Nas recentes estreias de "The Odyssey", filme de Christopher Nolan, Zendaya não apenas brilha como Athena, mas também traz à tona a rica tapeçaria da moda inspirada na Grécia antiga. Com um guarda-roupa que mescla drapeados elaborados e uma paleta de cores predominantemente branca, a atriz tem se destacado como um ícone de estilo.


Entre os looks memoráveis, ela usou um vestido branco plissado da Trussardi de 2006 e um modelo column customizado de Jacquemus, adornado com brincos feitos a partir de discos antigos do primeiro milênio a.C. Para uma sequência de eventos de moda, Zendaya optou por um vestido Valentino com corpete de seda e saia drapeada, seguido de um vestido de alta-costura da Schiaparelli, que apresentava um busto esculpido.


O ápice de suas escolhas fashionistas culminou em sua aparição na premiere de Nova York, onde ela desfilou um vestido drapeado da Matières Fécales, completo com asas de penas em tamanho real. Essa referência à famosa estátua "A Vitória de Samotrácia", que atualmente se encontra no Louvre, foi complementada por uma maquiagem que evocava a história de Ícaro, como mencionado por seu maquiador em uma entrevista.


Embora "The Odyssey" não busque precisão histórica — sendo atribuído ao poeta grego Homero e escrito séculos após os eventos que descreve — suas roupas, criadas pela aclamada designer de figurinos Ellen Mirojnick, também se afastam da realidade.
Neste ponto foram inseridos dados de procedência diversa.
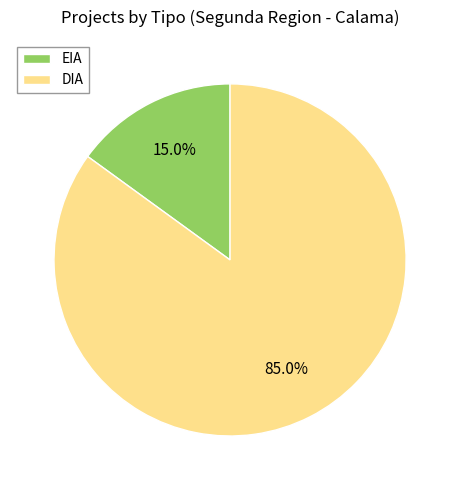

What percentage do DIA and EIA together represent?

100.0%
Conhecida por seu trabalho em "Bridgerton", Mirojnick traz uma interpretação surrealista da Grécia micênica para a tela.


Zendaya, ao apresentar seus looks, também desafia as convenções históricas, algo que se tornou uma prática comum na moda ao longo do último século. Desde que o mundo da moda começou a reinterpretar as vestimentas da Grécia antiga, as referências clássicas se tornaram intrínsecas ao nosso vestuário moderno. O "chiton" e o "peplos", estilos de túnicas que caracterizavam a vestimenta grega, estabeleceram um precedente para roupas que libertam a forma humana, independentemente de gênero.


Na virada do século XX, a moda começou a se afastar do uso de espartilhos. Paul Poiret foi um dos pioneiros desse movimento, inspirando-se em referências gregas para criar roupas soltas que permitiam liberdade de movimento. Um exemplo notável é o vestido clássico que desenhou para a dançarina Isadora Duncan em 1906, que utilizava dobras de tecido que se ajustavam ao corpo com cintas semelhantes a cordas.


A designer Madeleine Vionnet também incorporou essas silhuetas clássicas em suas criações nas décadas de 1920 e 1930, utilizando um único pedaço de tecido para criar vestidos etéreos que flutuavam ao redor do corpo. O designer hispano-veneziano Mariano Fortuny, famoso por sua técnica de microplissado em seda, também encontrou inspiração nas vestimentas clássicas, criando o icônico vestido "Delphos" baseado no "chiton".


Com o lançamento de "The Odyssey" e as aparições de Zendaya, a moda mais uma vez reafirma seu amor pela Grécia antiga, mostrando que esses ecos do passado continuam a moldar as tendências atuais e a expressão de estilo na sociedade moderna.